** Opening Material supplied block **

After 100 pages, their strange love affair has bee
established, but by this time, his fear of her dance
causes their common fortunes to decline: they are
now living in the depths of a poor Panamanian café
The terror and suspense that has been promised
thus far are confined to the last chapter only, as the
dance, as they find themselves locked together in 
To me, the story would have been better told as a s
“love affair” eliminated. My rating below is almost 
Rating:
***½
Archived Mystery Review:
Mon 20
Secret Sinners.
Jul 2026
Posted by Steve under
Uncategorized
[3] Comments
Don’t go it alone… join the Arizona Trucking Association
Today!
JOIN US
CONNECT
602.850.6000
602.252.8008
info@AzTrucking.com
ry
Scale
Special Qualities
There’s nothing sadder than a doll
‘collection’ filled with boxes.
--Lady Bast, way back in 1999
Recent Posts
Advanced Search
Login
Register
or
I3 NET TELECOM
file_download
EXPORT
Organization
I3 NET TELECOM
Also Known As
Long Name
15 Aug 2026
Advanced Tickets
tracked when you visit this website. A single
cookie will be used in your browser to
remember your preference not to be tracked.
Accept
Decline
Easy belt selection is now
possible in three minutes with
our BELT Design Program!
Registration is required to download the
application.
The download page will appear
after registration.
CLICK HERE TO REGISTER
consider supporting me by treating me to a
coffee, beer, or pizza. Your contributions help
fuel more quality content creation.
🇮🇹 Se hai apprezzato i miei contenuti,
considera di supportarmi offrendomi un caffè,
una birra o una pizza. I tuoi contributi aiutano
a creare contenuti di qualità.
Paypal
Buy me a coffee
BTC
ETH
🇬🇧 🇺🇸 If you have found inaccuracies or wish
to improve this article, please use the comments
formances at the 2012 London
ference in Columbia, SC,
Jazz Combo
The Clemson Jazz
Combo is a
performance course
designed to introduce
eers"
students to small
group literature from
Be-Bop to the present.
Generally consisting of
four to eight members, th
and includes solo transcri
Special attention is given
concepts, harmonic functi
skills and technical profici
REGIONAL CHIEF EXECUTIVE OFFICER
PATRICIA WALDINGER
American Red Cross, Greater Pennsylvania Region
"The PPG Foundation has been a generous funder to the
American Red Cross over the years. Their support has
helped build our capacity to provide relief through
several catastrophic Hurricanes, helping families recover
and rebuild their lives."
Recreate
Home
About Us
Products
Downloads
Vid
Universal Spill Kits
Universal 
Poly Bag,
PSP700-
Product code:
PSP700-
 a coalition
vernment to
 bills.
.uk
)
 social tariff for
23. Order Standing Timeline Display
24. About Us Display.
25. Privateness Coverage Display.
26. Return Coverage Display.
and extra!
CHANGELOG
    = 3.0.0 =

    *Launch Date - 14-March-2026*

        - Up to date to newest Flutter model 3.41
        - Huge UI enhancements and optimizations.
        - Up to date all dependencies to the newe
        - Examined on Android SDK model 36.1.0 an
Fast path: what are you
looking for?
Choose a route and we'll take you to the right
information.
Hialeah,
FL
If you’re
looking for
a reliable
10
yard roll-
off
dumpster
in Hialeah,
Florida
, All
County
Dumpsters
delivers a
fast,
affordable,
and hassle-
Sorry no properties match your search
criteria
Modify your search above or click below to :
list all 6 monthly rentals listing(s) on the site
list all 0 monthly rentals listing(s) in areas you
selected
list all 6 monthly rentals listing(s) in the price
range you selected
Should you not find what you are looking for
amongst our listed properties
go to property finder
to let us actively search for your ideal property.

** Closing Material supplied block **

Work to be completed = There is a run of lines above from the one with "remember your preference not to be tracked." to the one with "Se hai apprezzato"; print exactly that run, both ends included, and nothing else.

Exercise result =
remember your preference not to be tracked.
Accept
Decline
Easy belt selection is now
possible in three minutes with
our BELT Design Program!
Registration is required to download the
application.
The download page will appear
after registration.
CLICK HERE TO REGISTER
consider supporting me by treating me to a
coffee, beer, or pizza. Your contributions help
fuel more quality content creation.
🇮🇹 Se hai apprezzato i miei contenuti,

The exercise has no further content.